Il visivo rimane inalterato ad ogni forma di comunicazione. Andersson in questa ultima commedia riflette ogni passaggio di contenuto in una forma spaziale che restituisca la bidimensionalità dei personaggi. Così facendo l’uniformità del quadro di riferimento chiede solo di essere ammirato in tutto il suo squallore esibito. Il fuori campo, come qualche illustre firma ha fatto notare, è fortissimo. Ma essendo il testo di base così poco rappresentativo, il fuori campo rimane un’ipotesi congelata nella consuetudine di una ripetizione forzata e snella di un fiume temporale che potrebbe avere molto più da dire, rispetto alle sagome pietrificate dei personaggi cui ci costringe Andersson.
Un piccione seduto su un ramo riflette sull’esistenza parte da Songs from the second floor (2000) e You, the living (2007). Fare la differenza tra i tre film è un esercizio d’interpretazione grafica che lascio ai più esperti. Chi scrive ribatte un concetto molto intuitivo: non basta fare un film lento per fare un film noioso. I grandi film di Albert Serra sono là a dimostrarlo. Quella di Andersson è ha tutti gli effetti una requisitoria morale su un cinema che si adopera per mostrare un mondo alternativo al modello vigente. Il regista svedese è un antidoto contro le solite visioni. Ma a quale prezzo? Si può davvero prendere sul serio una rappresentazione così autistica della desolazione esistenziale della Svezia di oggi? Non siamo come nel cine-mondo del finlandese Aki Kaurismaki, regista autore di film molto simili tra loro. L’intento estetico di Roy Andersson è quello di muoversi sul piano inclinato dell’installazione video.

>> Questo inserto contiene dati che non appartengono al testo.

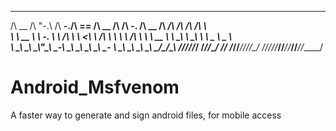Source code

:  ______  __   __  _____   ______  ______  __  _____       ______  ______  ______  ______  ______  ______    
/\  __ \/\ "-.\ \/\  __-./\  == \/\  __ \/\ \/\  __-.    /\  __ \/\  ___\/\  ___\/\  ___\/\  ___\/\  ___\   
\ \  __ \ \ \-.  \ \ \/\ \ \  __<\ \ \/\ \ \ \ \ \/\ \   \ \  __ \ \ \___\ \ \___\ \  __\\ \___  \ \___  \  
 \ \_\ \_\ \_\\"\_\ \____-\ \_\ \_\ \_____\ \_\ \____-    \ \_\ \_\ \_____\ \_____\ \_____\/\_____\/\_____\ 
  \/_/\/_/\/_/ \/_/\/____/ \/_/ /_/\/_____/\/_/\/____/     \/_/\/_/\/_____/\/_____/\/_____/\/_____/\/_____/ 
                                                                                                            
# Android_Msfvenom
A faster way to generate and sign android files, for mobile access
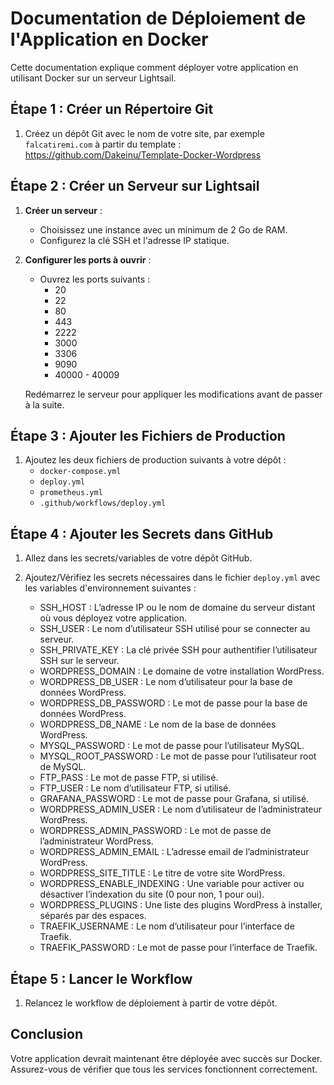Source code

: # Documentation de Déploiement de l'Application en Docker

Cette documentation explique comment déployer votre application en utilisant Docker sur un serveur Lightsail.

## Étape 1 : Créer un Répertoire Git

1. Créez un dépôt Git avec le nom de votre site, par exemple `falcatiremi.com` à partir du template : https://github.com/Dakeinu/Template-Docker-Wordpress

## Étape 2 : Créer un Serveur sur Lightsail

1. **Créer un serveur** :
   - Choisissez une instance avec un minimum de 2 Go de RAM.
   - Configurez la clé SSH et l'adresse IP statique.

2. **Configurer les ports à ouvrir** :
   - Ouvrez les ports suivants :
     - 20
     - 22
     - 80
     - 443
     - 2222
     - 3000
     - 3306
     - 9090
     - 40000 - 40009

   Redémarrez le serveur pour appliquer les modifications avant de passer à la suite.

## Étape 3 : Ajouter les Fichiers de Production

1. Ajoutez les deux fichiers de production suivants à votre dépôt :
   - `docker-compose.yml`
   - `deploy.yml`
   - `prometheus.yml`
   - `.github/workflows/deploy.yml`

## Étape 4 : Ajouter les Secrets dans GitHub

1. Allez dans les secrets/variables de votre dépôt GitHub.
2. Ajoutez/Vérifiez les secrets nécessaires dans le fichier `deploy.yml` avec les variables d'environnement suivantes :

   - SSH_HOST : L’adresse IP ou le nom de domaine du serveur distant où vous déployez votre application.
	- SSH_USER : Le nom d’utilisateur SSH utilisé pour se connecter au serveur.
	- SSH_PRIVATE_KEY : La clé privée SSH pour authentifier l’utilisateur SSH sur le serveur.
	- WORDPRESS_DOMAIN : Le domaine de votre installation WordPress.
	- WORDPRESS_DB_USER : Le nom d’utilisateur pour la base de données WordPress.
	- WORDPRESS_DB_PASSWORD : Le mot de passe pour la base de données WordPress.
	- WORDPRESS_DB_NAME : Le nom de la base de données WordPress.
	- MYSQL_PASSWORD : Le mot de passe pour l’utilisateur MySQL.
	- MYSQL_ROOT_PASSWORD : Le mot de passe pour l’utilisateur root de MySQL.
	- FTP_PASS : Le mot de passe FTP, si utilisé.
	- FTP_USER : Le nom d’utilisateur FTP, si utilisé.
	- GRAFANA_PASSWORD : Le mot de passe pour Grafana, si utilisé.
	- WORDPRESS_ADMIN_USER : Le nom d’utilisateur de l’administrateur WordPress.
	- WORDPRESS_ADMIN_PASSWORD : Le mot de passe de l’administrateur WordPress.
	- WORDPRESS_ADMIN_EMAIL : L’adresse email de l’administrateur WordPress.
   - WORDPRESS_SITE_TITLE : Le titre de votre site WordPress.
	- WORDPRESS_ENABLE_INDEXING : Une variable pour activer ou désactiver l’indexation du site (0 pour non, 1 pour oui).
	- WORDPRESS_PLUGINS : Une liste des plugins WordPress à installer, séparés par des espaces.
	- TRAEFIK_USERNAME : Le nom d’utilisateur pour l’interface de Traefik.
	- TRAEFIK_PASSWORD : Le mot de passe pour l’interface de Traefik.

## Étape 5 : Lancer le Workflow

1. Relancez le workflow de déploiement à partir de votre dépôt.

## Conclusion

Votre application devrait maintenant être déployée avec succès sur Docker. Assurez-vous de vérifier que tous les services fonctionnent correctement.
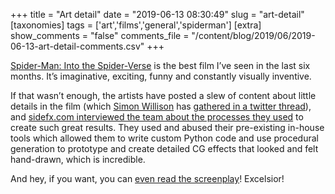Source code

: +++
title = "Art detail"
date = "2019-06-13 08:30:49"
slug = "art-detail"
[taxonomies]
tags = ['art','films','general','spiderman']
[extra]
show_comments = "false"
comments_file = "/content/blog/2019/06/2019-06-13-art-detail-comments.csv"
+++

[Spider-Man: Into the Spider-Verse](https://en.wikipedia.org/wiki/Spider-Man:_Into_the_Spider-Verse) is the best film I’ve seen in the last six months. It’s imaginative, exciting, funny and constantly visually inventive.

If that wasn’t enough, the artists have posted a slew of content about little details in the film (which [Simon Willison](https://simonwillison.net/) has [gathered in a twitter thread](https://twitter.com/simonw/status/1077737871602110466)), and [sidefx.com interviewed the team about the processes they used](https://www.sidefx.com/community/spider-man-into-the-spider-verse/) to create such great results. They used and abused their pre-existing in-house tools which allowed them to write custom Python code and use procedural generation to prototype and create detailed CG effects that looked and felt hand-drawn, which is incredible.

And hey, if you want, you can [even read the screenplay](http://origin-flash.sonypictures.com/ist/awards_screenplays/SV_screenplay.pdf)! Excelsior!
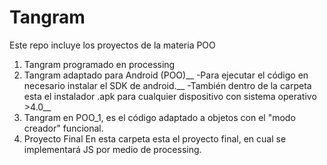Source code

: # Tangram
Este repo incluye los proyectos de la materia POO

1. Tangram programado en processing
2. Tangram adaptado para Android (POO)__
	-Para ejecutar el código en necesario instalar el SDK de android.__
	-También dentro de la carpeta esta el instalador .apk para cualquier dispositivo con sistema operativo >4.0__
3. Tangram en POO_1, es el código adaptado a objetos con el "modo creador" funcional.
4. Proyecto Final
	En esta carpeta esta el proyecto final, en cual se implementará JS por medio de processing. 
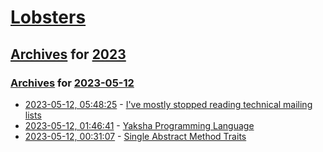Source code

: # [Lobsters](../../../README.md)

## [Archives](../../index.md) for [2023](../index.md)

### [Archives](../../index.md) for [2023-05-12](index.md)

* [2023-05-12, 05:48:25](https://lobste.rs/s/iogb38/i_ve_mostly_stopped_reading_technical) - [I've mostly stopped reading technical mailing lists](https://utcc.utoronto.ca/~cks/space/blog/sysadmin/MailingListsNoMoreReading)
* [2023-05-12, 01:46:41](https://lobste.rs/s/80qdbq/yaksha_programming_language) - [Yaksha Programming Language](https://yakshalang.github.io/)
* [2023-05-12, 00:31:07](https://lobste.rs/s/xuaoaz/single_abstract_method_traits) - [Single Abstract Method Traits](https://mcyoung.xyz/2023/05/11/sam-closures/)
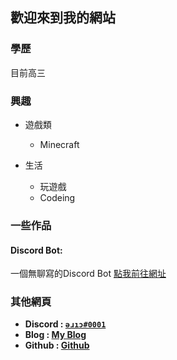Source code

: ## 歡迎來到我的網站

### 學歷
目前高三

### 興趣
* 遊戲類
  * Minecraft

* 生活
    * 玩遊戲
    * Codeing

### 一些作品
#### Discord Bot:
一個無聊寫的Discord Bot
[點我前往網址](https://github.com/Eric101201/My-discord-bot)

### 其他網頁
- **Discord : [`ǝɹıɔ#0001`](https://discordapp.com/users/593666614717841419)**
- **Blog : [My Blog](https://eric-wu.tk)**
- **Github : [Github](https://github.com/Eric101201)**
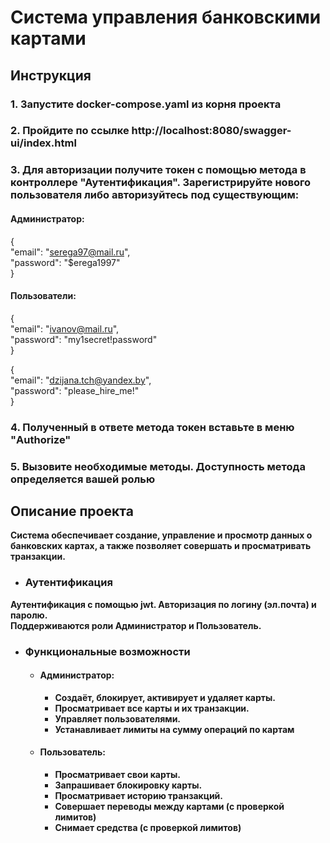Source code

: # Система управления банковскими картами

## Инструкция

### 1. Запустите docker-compose.yaml из корня проекта

### 2. Пройдите по ссылке http://localhost:8080/swagger-ui/index.html

### 3. Для авторизации получите токен с помощью метода в контроллере "Аутентификация". Зарегистрируйте нового пользователя либо авторизуйтесь под существующим:

#### Администратор:
{  
"email": "serega97@mail.ru",  
"password": "$erega1997"  
}  

#### Пользователи:
{  
"email": "ivanov@mail.ru",  
"password": "my1secret!password"  
}  

{  
"email": "dzijana.tch@yandex.by",  
"password": "please_hire_me!"  
}  

### 4. Полученный в ответе метода токен вставьте в меню "Authorize"

### 5. Вызовите необходимые методы. Доступность метода определяется вашей ролью

## Описание проекта

**Система обеспечивает создание, управление и просмотр данных о банковских картах, а также позволяет совершать и просматривать транзакции.**

- ### Аутентификация
**Аутентификация с помощью jwt. Авторизация по логину (эл.почта) и паролю.  
Поддерживаются роли Администратор и Пользователь.**

- ### Функциональные возможности
    - #### Администратор:  
        - **Создаёт, блокирует, активирует и удаляет карты.**
        - **Просматривает все карты и их транзакции.**
        - **Управляет пользователями.**
        - **Устанавливает лимиты на сумму операций по картам**
    - #### Пользователь:
      - **Просматривает свои карты.**
      - **Запрашивает блокировку карты.**
      - **Просматривает историю транзакций.**
      - **Совершает переводы между картами (с проверкой лимитов)**
      - **Снимает средства (с проверкой лимитов)**

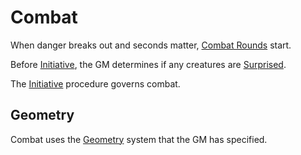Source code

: # Combat

When danger breaks out and seconds matter, [Combat Rounds](../Core%20Procedures/Round.md#Combat%20Round) start.

Before [Initiative](Initiative.md), the GM determines if any creatures are [Surprised](../Conditions/Surprised.md).

The [Initiative](Initiative.md) procedure governs combat.

## Geometry

Combat uses the [Geometry](../Core%20Procedures/Geometry.md) system that the GM has specified.
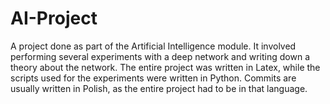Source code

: # AI-Project
A project done as part of the Artificial Intelligence module. It involved performing several experiments with a deep network and writing down a theory about the network.
The entire project was written in Latex, while the scripts used for the experiments were written in Python. 
Commits are usually written in Polish, as the entire project had to be in that language.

Non esiste un regista simile a Roy Andersson. Chi ha deciso di farsi affascinare dal suo cinema ha compiuto una straordinaria scelta di originalità, ma il senso dell’operazione ripetuto infinite volte, porta ad un equivoco ideologico molto forte. L’assenza di una contraddizione nel verbo della tempesta estetica. In Roy Andersson non c’è conflitto, non c’è guerra. Il regista svedese si adagia sul mistero dell’esistenza come il suo piccione, che guarda senza vedere nulla, accetta il mistero senza capirlo, si nasconde dietro la parvenza aulica di un profilmico di prima classe, utilizzando una forma narrativa senza centro di gravità, così da non prendere mai posizione e poter piacere ad una folta schiera di critici, che pretendono di vedere sempre meno per avere l’opportunità di vedere non “di più”, ma altre cose, limitrofe, che rimangono intrappolate all’interno di una codifica incandescente che non emoziona mai. E’ la gabbia dell’autorialismo. E’ stati inventata da illustri predecessori che Andersson conosce benissimo. Anche stavolta ha deciso di riprendere quegli stilemi per farci capire che ha imparato la lezione a dovere. Ma a quale prezzo?